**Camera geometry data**
Content starts
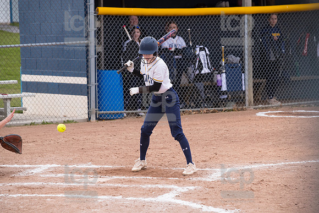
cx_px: 160
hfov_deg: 11.7
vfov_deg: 7.9
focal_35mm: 175
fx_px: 1551
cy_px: 106
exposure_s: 1/1600
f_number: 5.6
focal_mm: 175
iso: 640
Content ends
**EXERCISE**
The result should be an exact copy of every entry above, with no pictures included.

**RESULT OF THE EXERCISE**
cx_px: 160
hfov_deg: 11.7
vfov_deg: 7.9
focal_35mm: 175
fx_px: 1551
cy_px: 106
exposure_s: 1/1600
f_number: 5.6
focal_mm: 175
iso: 640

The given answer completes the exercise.